Get your API key at modelslab.com/dashboard — free tier available.
Once installed, test it in Claude Code:
# In Claude Code or any compatible agent:
# "Generate a product screenshot mockup for a dark-mode analytics dashboard"
# The agent discovers the modelslab-images skill and calls the API automatically
Using HuggingFace's Skill Marketplace
The huggingface/skills repo is also a community marketplace. You can register it as a plugin source and install community-maintained skills for common AI/ML tasks:
# In a compatible agent:
/plugin marketplace add huggingface/skills
# Install specific HuggingFace skills
/plugin install hugging-face-cli@huggingface/skills
/plugin install dataset-creator@huggingface/skills
The skills cover tasks like model training, dataset creation, and evaluation — all the infrastructure work that coding agents need to do when working on ML projects.
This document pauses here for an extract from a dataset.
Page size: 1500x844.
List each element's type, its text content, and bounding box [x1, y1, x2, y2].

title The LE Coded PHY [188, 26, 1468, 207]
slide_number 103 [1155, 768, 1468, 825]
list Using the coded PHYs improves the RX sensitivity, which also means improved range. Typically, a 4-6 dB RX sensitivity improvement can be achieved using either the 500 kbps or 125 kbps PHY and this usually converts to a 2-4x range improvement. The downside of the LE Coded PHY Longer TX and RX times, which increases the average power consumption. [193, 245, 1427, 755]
Combined with a ModelsLab skill for inference and generation, you get a full ML development toolkit that any agent can use.
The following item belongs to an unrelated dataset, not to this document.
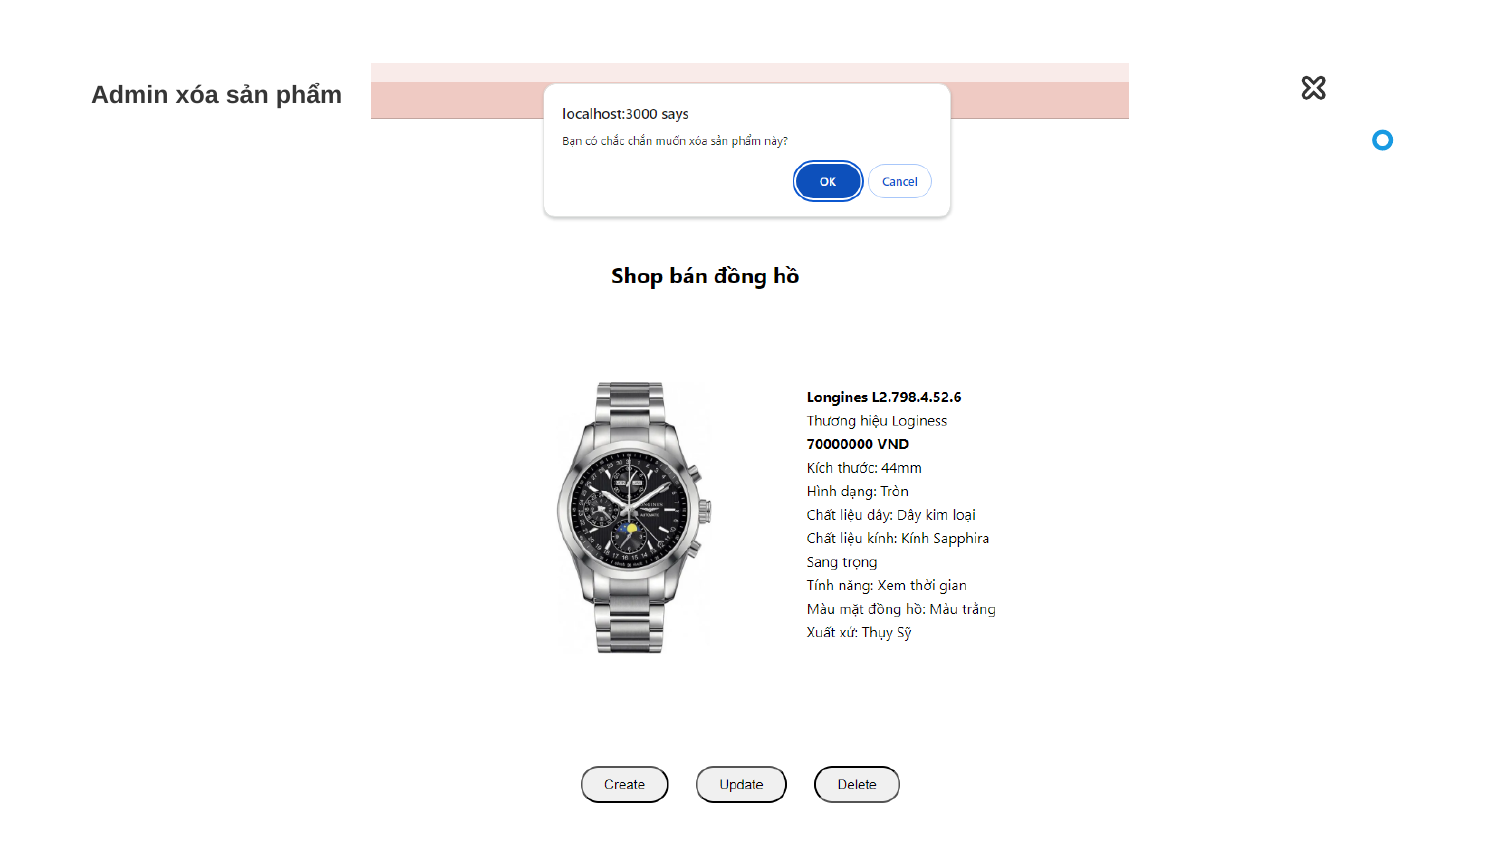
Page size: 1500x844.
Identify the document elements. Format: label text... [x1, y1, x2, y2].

The Bigger Pattern: Composable Agent Capabilities
The Agent Skills standard is part of a broader shift in how developers build AI-powered tools. Rather than monolithic agents with hard-coded capabilities, the pattern is moving toward composable capability bundles:
- Skills for tools: ModelsLab (generation), HuggingFace (training), Browserbase (web automation)
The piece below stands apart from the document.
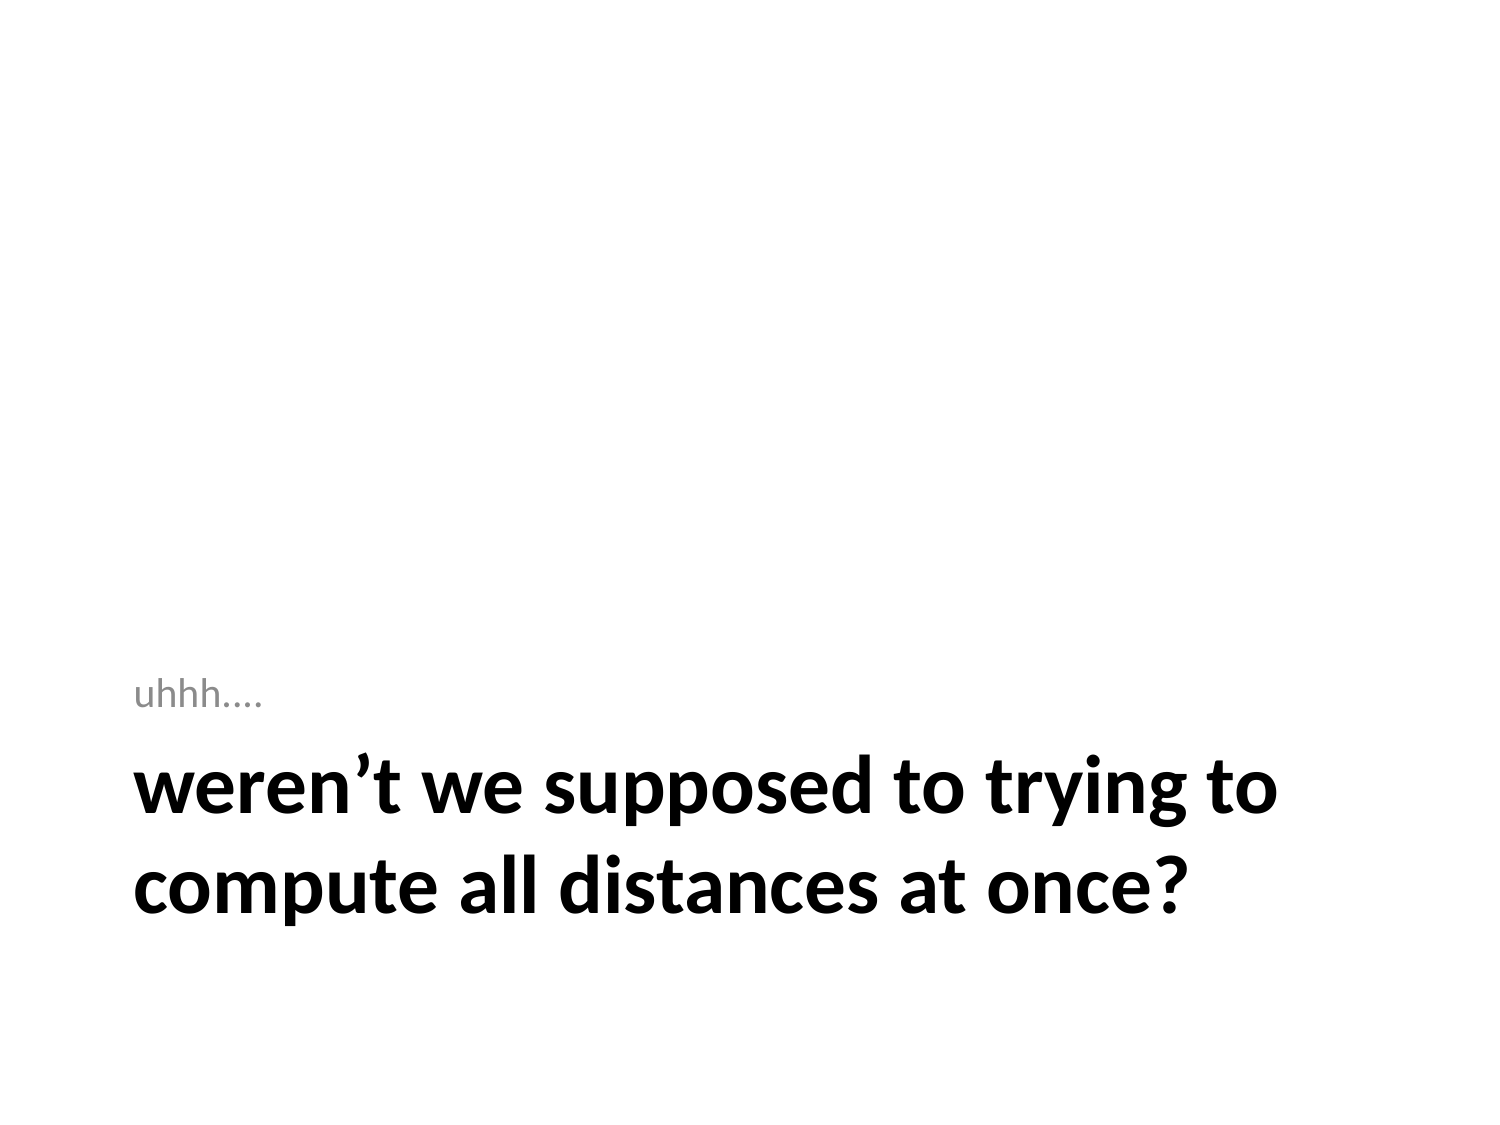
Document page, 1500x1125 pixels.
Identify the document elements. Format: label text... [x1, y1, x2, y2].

- Skills for workflows: Deploy, test, debug, document
- Skills for domains: Finance, healthcare, legal — compliance rules packaged as skills
Any developer can write a skill, publish it to GitHub, and make it installable across Claude Code, Codex, Gemini CLI, and Cursor simultaneously. The same way npm packages work for code libraries, the Agent Skills format is emerging as the package manager for agent capabilities.
API Coverage and Pricing
ModelsLab's API covers 200+ models across seven modalities from a single API key:
- Image generation: Stable Diffusion XL, Flux, custom fine-tuned models
- Video generation: AnimateDiff, Stable Video Diffusion, Kling, LTX-Video
- Text-to-speech: 900+ voices across 29 languages
- Speech-to-text: Whisper and fine-tuned transcription models
- Image editing: Inpainting, upscaling, background removal, face enhancement
- LLMs: Llama, Mistral, and open-source language models
- 3D generation: Point clouds and mesh generation from text or images
One API key, one SDK integration, access to everything. That's the right abstraction for a coding agent skill — you define the skill once, and it works regardless of which underlying model is most appropriate for the task.
Pricing starts with a free tier. See modelslab.com/pricing for credit plans.
Getting Started
The quickest path to a working ModelsLab skill for your coding agent:
- Get an API key → modelslab.com/dashboard
- Create the skill files → use the templates above in
~/.agents/skills/ - Set the environment variable →
export MODELSLAB_API_KEY="your_key" - Start prompting → ask your agent to generate an image, and it will use the skill automatically
The HuggingFace skills repo is at github.com/huggingface/skills. Browse the community skills, contribute your own, or use it as a reference for structuring the SKILL.md format.
The Agent Skills standard is six months old and already has support from four major agent tools. It's worth betting on.